(INPUT MATERIAL Opens)
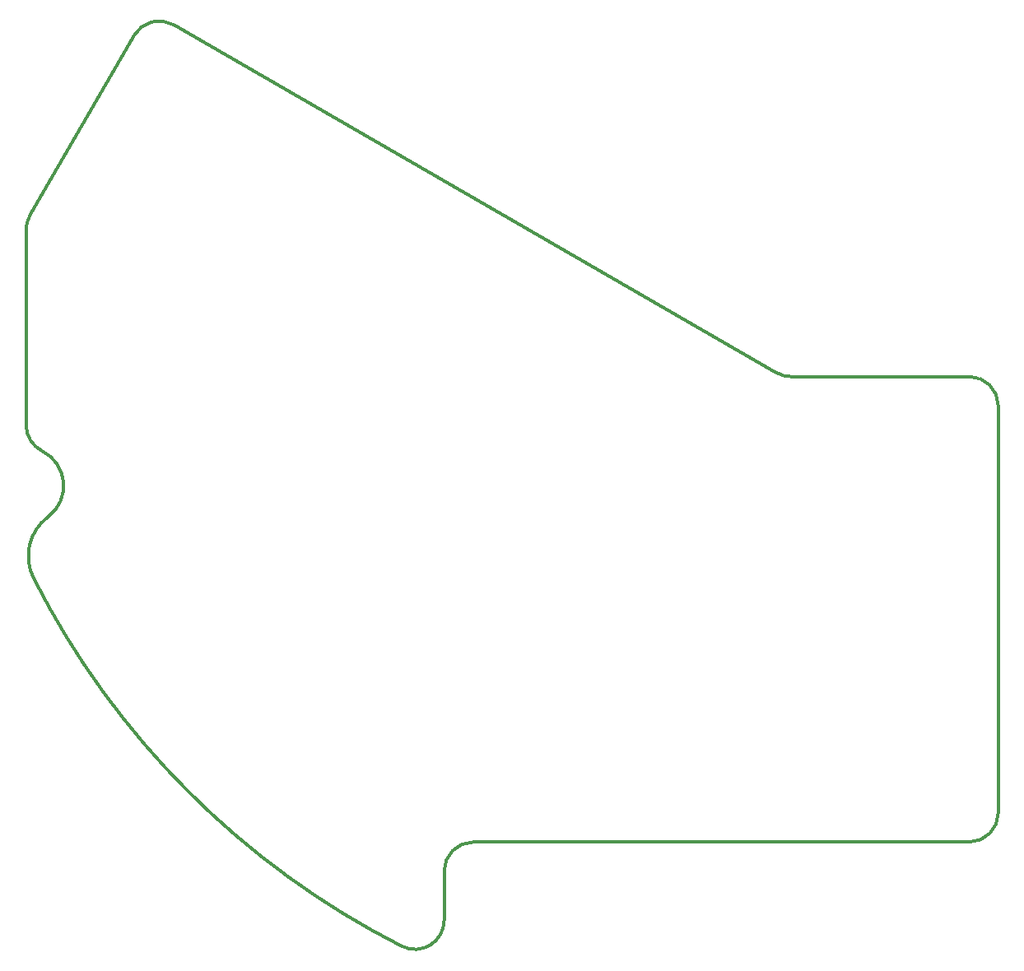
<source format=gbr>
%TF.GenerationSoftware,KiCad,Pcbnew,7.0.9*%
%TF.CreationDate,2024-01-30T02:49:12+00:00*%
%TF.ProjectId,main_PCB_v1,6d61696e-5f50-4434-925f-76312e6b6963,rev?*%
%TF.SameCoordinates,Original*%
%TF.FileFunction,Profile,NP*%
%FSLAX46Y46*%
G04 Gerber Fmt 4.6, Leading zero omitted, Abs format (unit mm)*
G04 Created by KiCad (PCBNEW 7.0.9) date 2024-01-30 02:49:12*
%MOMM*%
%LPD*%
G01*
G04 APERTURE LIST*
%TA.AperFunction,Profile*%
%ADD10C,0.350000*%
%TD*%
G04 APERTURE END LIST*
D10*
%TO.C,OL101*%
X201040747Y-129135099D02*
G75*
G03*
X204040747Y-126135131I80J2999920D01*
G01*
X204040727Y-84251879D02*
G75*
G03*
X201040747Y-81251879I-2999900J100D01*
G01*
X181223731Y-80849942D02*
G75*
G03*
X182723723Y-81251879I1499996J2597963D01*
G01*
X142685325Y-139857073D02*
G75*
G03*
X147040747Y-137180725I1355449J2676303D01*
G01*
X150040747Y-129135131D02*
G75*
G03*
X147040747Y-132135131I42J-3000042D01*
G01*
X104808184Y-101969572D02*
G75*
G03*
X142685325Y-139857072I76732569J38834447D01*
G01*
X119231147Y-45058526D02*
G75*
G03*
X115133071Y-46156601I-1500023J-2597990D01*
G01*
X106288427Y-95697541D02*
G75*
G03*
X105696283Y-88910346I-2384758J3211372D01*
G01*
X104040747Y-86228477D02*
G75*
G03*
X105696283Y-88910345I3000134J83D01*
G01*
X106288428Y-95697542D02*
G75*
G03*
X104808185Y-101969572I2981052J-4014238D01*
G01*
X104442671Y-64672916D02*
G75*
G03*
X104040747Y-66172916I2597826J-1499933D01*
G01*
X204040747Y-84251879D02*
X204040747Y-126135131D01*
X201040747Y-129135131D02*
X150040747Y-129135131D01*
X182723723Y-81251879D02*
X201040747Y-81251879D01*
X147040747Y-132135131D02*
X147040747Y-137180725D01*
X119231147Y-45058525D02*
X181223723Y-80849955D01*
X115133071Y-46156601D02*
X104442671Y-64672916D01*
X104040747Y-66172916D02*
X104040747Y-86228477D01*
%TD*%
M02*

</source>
(INPUT MATERIAL Closes)
* _PROBLEM TO SOLVE_
Without the images, write out each line of the data verbatim.

* _ANSWER TO THIS TASK_
<source format=gbr>
%TF.GenerationSoftware,KiCad,Pcbnew,7.0.9*%
%TF.CreationDate,2024-01-30T02:49:12+00:00*%
%TF.ProjectId,main_PCB_v1,6d61696e-5f50-4434-925f-76312e6b6963,rev?*%
%TF.SameCoordinates,Original*%
%TF.FileFunction,Profile,NP*%
%FSLAX46Y46*%
G04 Gerber Fmt 4.6, Leading zero omitted, Abs format (unit mm)*
G04 Created by KiCad (PCBNEW 7.0.9) date 2024-01-30 02:49:12*
%MOMM*%
%LPD*%
G01*
G04 APERTURE LIST*
%TA.AperFunction,Profile*%
%ADD10C,0.350000*%
%TD*%
G04 APERTURE END LIST*
D10*
%TO.C,OL101*%
X201040747Y-129135099D02*
G75*
G03*
X204040747Y-126135131I80J2999920D01*
G01*
X204040727Y-84251879D02*
G75*
G03*
X201040747Y-81251879I-2999900J100D01*
G01*
X181223731Y-80849942D02*
G75*
G03*
X182723723Y-81251879I1499996J2597963D01*
G01*
X142685325Y-139857073D02*
G75*
G03*
X147040747Y-137180725I1355449J2676303D01*
G01*
X150040747Y-129135131D02*
G75*
G03*
X147040747Y-132135131I42J-3000042D01*
G01*
X104808184Y-101969572D02*
G75*
G03*
X142685325Y-139857072I76732569J38834447D01*
G01*
X119231147Y-45058526D02*
G75*
G03*
X115133071Y-46156601I-1500023J-2597990D01*
G01*
X106288427Y-95697541D02*
G75*
G03*
X105696283Y-88910346I-2384758J3211372D01*
G01*
X104040747Y-86228477D02*
G75*
G03*
X105696283Y-88910345I3000134J83D01*
G01*
X106288428Y-95697542D02*
G75*
G03*
X104808185Y-101969572I2981052J-4014238D01*
G01*
X104442671Y-64672916D02*
G75*
G03*
X104040747Y-66172916I2597826J-1499933D01*
G01*
X204040747Y-84251879D02*
X204040747Y-126135131D01*
X201040747Y-129135131D02*
X150040747Y-129135131D01*
X182723723Y-81251879D02*
X201040747Y-81251879D01*
X147040747Y-132135131D02*
X147040747Y-137180725D01*
X119231147Y-45058525D02*
X181223723Y-80849955D01*
X115133071Y-46156601D02*
X104442671Y-64672916D01*
X104040747Y-66172916D02*
X104040747Y-86228477D01*
%TD*%
M02*

</source>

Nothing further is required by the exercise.